Closed-door talks between the Namibians and Germans began in 2015. In his state of the union address on 4 June 2020, Namibian President Hage Geingob suggested that Germany was about to apologize for the colonial-era mass-killings. The response from the German government: No comment. The Namibians are also unhappy about Germany’s excuse for not offering reparations, namely that they have provided hundreds of millions of euros in foreign aid over the years. President Geingob admitted in his address that the financial issues had not been resolved, but he considers Germany’s initial compensation offer of 10 million euros an insult to Namibia. But the Germans are unlikely to offer any official apology until the financial question has been answered.
Another touchy subject: The skulls and bones issue. Out of hundreds of Namibian skulls and other remains sent to Germany after the Herero and Nama genocide, only a fraction have been returned from Germany to Namibia. The August 2018 ceremony mentioned above only involved 25 sets of remains. It was the third time that native bone remains have been returned (2011, 2014, 2018), but true reconciliation between the two sides has been elusive. Tribal descendants of the victims are angry that the return of their ancestors’ remains is still incomplete after over 100 years. Also there has been no real apology and no agreement on reparations. They are also unhappy that they are not part of the negotiations begun in 2015. The Herero and Nama people are not happy with their own government, much less the Germans.

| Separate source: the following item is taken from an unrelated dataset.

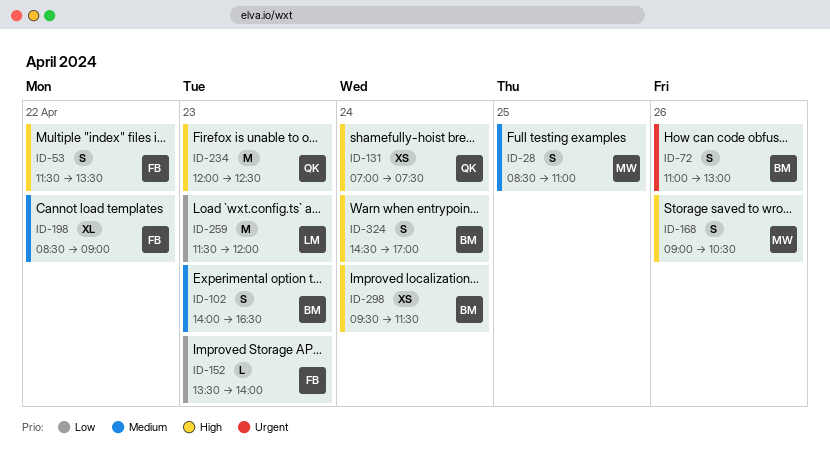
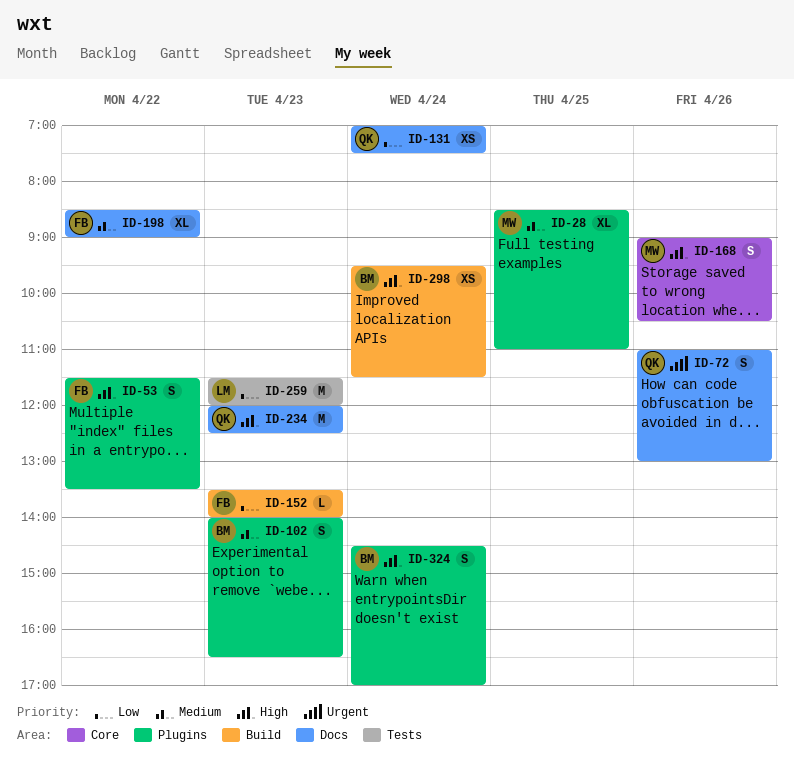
ID-28, estimate: S -> XL
ID-72, owner: BM -> QK
ID-131, priority: High -> Low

The Situation in Namibia Today
Today the site of the 1904 Waterberg massacre is known as Waterberg Plateau Park, a national park and ecological reserve established in 1972. A military graveyard there is the resting place of German soldiers who perished in the Battle of Waterberg (Battle of Ohamakari). A plaque installed in the park in 1984 states (in German): “In memory of the Herero warriors who fell in the Battle of Waterberg.”
Shark Island in the Atlantic Ocean, just offshore from the town of Lüderitz, is the site of five former German colonial concentration camps. Today it’s a public campground. A sign directs visitors to the campground, but there are no memorials or any indication on Shark Island attesting to the concentration camp or the genocide.
That is rather amazing, considering that thousands of Herero and Nama men, women, and children died in the camp between its opening in 1905 and its closing in April 1907. The prisoners were used in forced labor to help build a railroad, among other things. There were other concentration camps near the capital of Windhoek, but their inmates were later transferred by rail in cattle cars to Shark Island. If all this sounds similar to later Nazi death camps, it is.